(About this exercise): Once the pictures have been removed, repeat the remainder of the records exactly.

(Dataset entries)
::::::::::
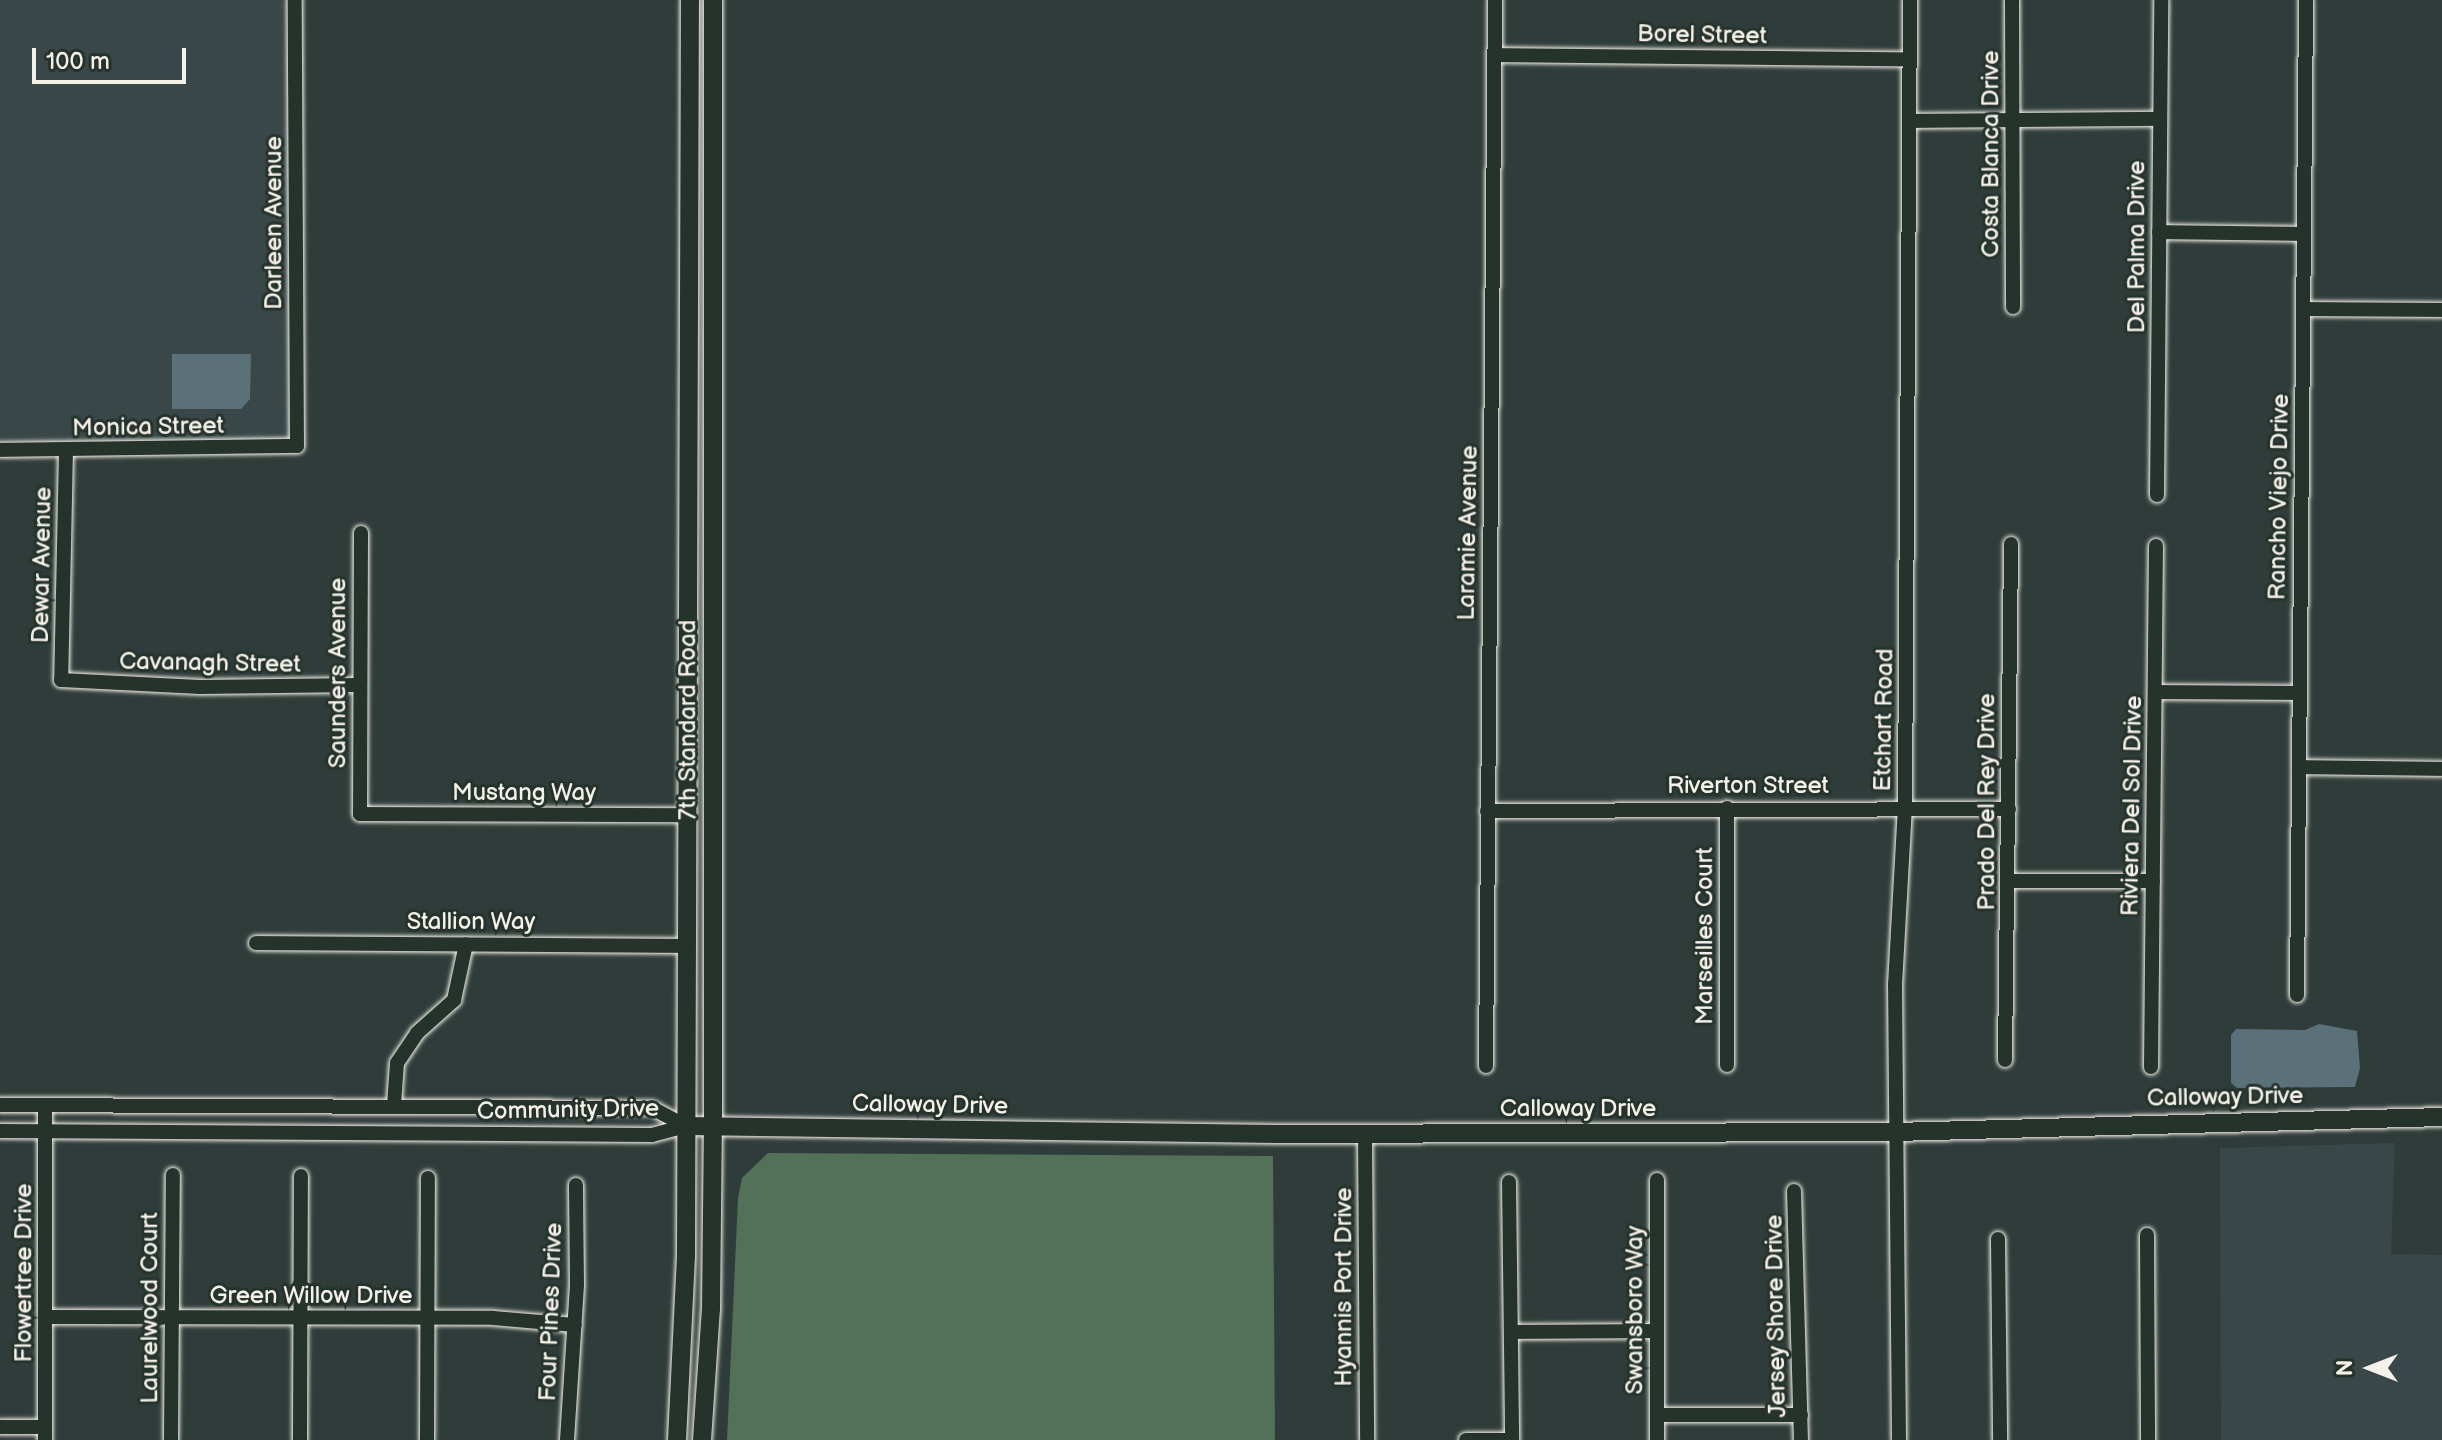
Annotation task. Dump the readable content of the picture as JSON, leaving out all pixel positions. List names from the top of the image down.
{
  "streets": {
    "main road": ["7th Standard Road", "Calloway Drive"],
    "street": [
      "Borel Street",
      "Costa Blanca Drive",
      "Darleen Avenue",
      "Del Palma Drive",
      "Monica Street",
      "Rancho Viejo Drive",
      "Laramie Avenue",
      "Dewar Avenue",
      "Cavanagh Street",
      "Saunders Avenue",
      "Etchart Road",
      "Riverton Street",
      "Mustang Way",
      "Prado Del Rey Drive",
      "Riviera Del Sol Drive",
      "Stallion Way",
      "Marseilles Court",
      "Community Drive",
      "Flowertree Drive",
      "Hyannis Port Drive",
      "Green Willow Drive",
      "Laurelwood Court",
      "Swansboro Way",
      "Four Pines Drive",
      "Jersey Shore Drive"
    ]
  },
  "crossings": [
    ["Borel Street", "Laramie Avenue"],
    ["Borel Street", "Etchart Road"],
    ["Darleen Avenue", "Monica Street"],
    ["Monica Street", "Dewar Avenue"],
    ["Laramie Avenue", "Riverton Street"],
    ["Dewar Avenue", "Cavanagh Street"],
    ["Cavanagh Street", "Saunders Avenue"],
    ["Saunders Avenue", "Mustang Way"],
    ["7th Standard Road", "Mustang Way"],
    ["7th Standard Road", "Stallion Way"],
    ["7th Standard Road", "Calloway Drive"],
    ["7th Standard Road", "Community Drive"],
    ["Etchart Road", "Riverton Street"],
    ["Etchart Road", "Calloway Drive"],
    ["Riverton Street", "Prado Del Rey Drive"],
    ["Riverton Street", "Marseilles Court"],
    ["Calloway Drive", "Community Drive"],
    ["Calloway Drive", "Hyannis Port Drive"],
    ["Community Drive", "Flowertree Drive"],
    ["Flowertree Drive", "Green Willow Drive"],
    ["Green Willow Drive", "Laurelwood Court"],
    ["Green Willow Drive", "Four Pines Drive"]
  ],
  "scale_bar": "100 m",
  "north": "left"
}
::::::::::
(Reply to the exercise):
Annotation task. Dump the readable content of the picture as JSON, leaving out all pixel positions. List names from the top of the image down.
{
  "streets": {
    "main road": ["7th Standard Road", "Calloway Drive"],
    "street": [
      "Borel Street",
      "Costa Blanca Drive",
      "Darleen Avenue",
      "Del Palma Drive",
      "Monica Street",
      "Rancho Viejo Drive",
      "Laramie Avenue",
      "Dewar Avenue",
      "Cavanagh Street",
      "Saunders Avenue",
      "Etchart Road",
      "Riverton Street",
      "Mustang Way",
      "Prado Del Rey Drive",
      "Riviera Del Sol Drive",
      "Stallion Way",
      "Marseilles Court",
      "Community Drive",
      "Flowertree Drive",
      "Hyannis Port Drive",
      "Green Willow Drive",
      "Laurelwood Court",
      "Swansboro Way",
      "Four Pines Drive",
      "Jersey Shore Drive"
    ]
  },
  "crossings": [
    ["Borel Street", "Laramie Avenue"],
    ["Borel Street", "Etchart Road"],
    ["Darleen Avenue", "Monica Street"],
    ["Monica Street", "Dewar Avenue"],
    ["Laramie Avenue", "Riverton Street"],
    ["Dewar Avenue", "Cavanagh Street"],
    ["Cavanagh Street", "Saunders Avenue"],
    ["Saunders Avenue", "Mustang Way"],
    ["7th Standard Road", "Mustang Way"],
    ["7th Standard Road", "Stallion Way"],
    ["7th Standard Road", "Calloway Drive"],
    ["7th Standard Road", "Community Drive"],
    ["Etchart Road", "Riverton Street"],
    ["Etchart Road", "Calloway Drive"],
    ["Riverton Street", "Prado Del Rey Drive"],
    ["Riverton Street", "Marseilles Court"],
    ["Calloway Drive", "Community Drive"],
    ["Calloway Drive", "Hyannis Port Drive"],
    ["Community Drive", "Flowertree Drive"],
    ["Flowertree Drive", "Green Willow Drive"],
    ["Green Willow Drive", "Laurelwood Court"],
    ["Green Willow Drive", "Four Pines Drive"]
  ],
  "scale_bar": "100 m",
  "north": "left"
}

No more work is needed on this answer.